Third. No up and coming politician, much less one who expects to try to win over the votes of the stereotypical fundamentalist christian voter, wants to take any risk of being labeled as "the man who gave a home to porn" or "the candidate who is soft on porn". A position in favor of allowing .xxx to go forward, or even a position that takes a detached stance on .xxx, has no political upside in our current era of social and political retreat back into the mentality and methods of the dark ages.

My own position is that .xxx represents the worst in human nature but that it is a legitimate right to be. However, that does not mean that we shold elevate it and give it precedence. Rather .xxx should only come *after* all the better ideas have been given their TLDs. Had ICANN ever had a disinterested, technical-only, policy in these matters then this situation of the .xxx preference would never have come to pass. Had ICANN allowed unions, churches, community groups, artistic groups, etc have their TLDs earlier on, then the proponents of .xxx could claim that it's now time for their idea to have its opportunity. But instead ICANN has created a sitution in which .xxx has been elevated over all those socially positive uses; hence the political reaction.

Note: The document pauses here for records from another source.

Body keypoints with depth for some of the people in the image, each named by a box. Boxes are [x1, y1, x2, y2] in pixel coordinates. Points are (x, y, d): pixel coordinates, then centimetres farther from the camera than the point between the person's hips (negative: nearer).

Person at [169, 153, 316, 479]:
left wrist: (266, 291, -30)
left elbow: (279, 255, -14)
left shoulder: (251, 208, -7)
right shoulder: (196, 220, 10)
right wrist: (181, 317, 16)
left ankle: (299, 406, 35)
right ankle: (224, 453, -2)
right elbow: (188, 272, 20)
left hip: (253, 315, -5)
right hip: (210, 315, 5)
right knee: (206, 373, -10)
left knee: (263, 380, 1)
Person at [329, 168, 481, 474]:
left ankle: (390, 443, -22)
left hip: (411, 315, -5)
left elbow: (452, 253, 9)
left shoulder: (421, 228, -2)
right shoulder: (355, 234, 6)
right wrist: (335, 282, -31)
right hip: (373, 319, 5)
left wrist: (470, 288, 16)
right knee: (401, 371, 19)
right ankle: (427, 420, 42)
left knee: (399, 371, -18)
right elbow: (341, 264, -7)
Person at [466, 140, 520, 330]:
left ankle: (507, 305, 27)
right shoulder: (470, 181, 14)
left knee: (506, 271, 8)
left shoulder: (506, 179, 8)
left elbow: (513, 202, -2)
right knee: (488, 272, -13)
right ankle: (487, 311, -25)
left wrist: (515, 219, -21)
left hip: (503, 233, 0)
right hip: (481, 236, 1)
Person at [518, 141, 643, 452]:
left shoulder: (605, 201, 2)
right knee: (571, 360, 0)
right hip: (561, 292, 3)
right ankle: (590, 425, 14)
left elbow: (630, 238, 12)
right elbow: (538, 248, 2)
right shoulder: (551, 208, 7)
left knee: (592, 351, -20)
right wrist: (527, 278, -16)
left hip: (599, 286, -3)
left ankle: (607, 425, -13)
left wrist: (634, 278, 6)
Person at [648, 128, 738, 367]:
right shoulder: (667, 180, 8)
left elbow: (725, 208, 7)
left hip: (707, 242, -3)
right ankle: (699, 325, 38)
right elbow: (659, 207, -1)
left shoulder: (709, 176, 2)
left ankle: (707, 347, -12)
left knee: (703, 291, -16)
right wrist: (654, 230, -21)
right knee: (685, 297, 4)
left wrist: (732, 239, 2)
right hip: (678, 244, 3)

If this takes place (or has already taken place) then it will give fuel to those who claim that the Domain Name system

                          ^^^

In this sentence we find one of the big grains of sand in the bed that internet governance is trying to make - The idea that there must and shall be but one catholic domain name system is ultimately as unnecessary as the old assertion that there can and must be but one telephone directory or that we must all buy our grociers and supplies at one big Wal Mart rather than through a plethora of competing providers and distributors.

The issue is consistency among naming systems, not that there be a singularity of exactly one naming system.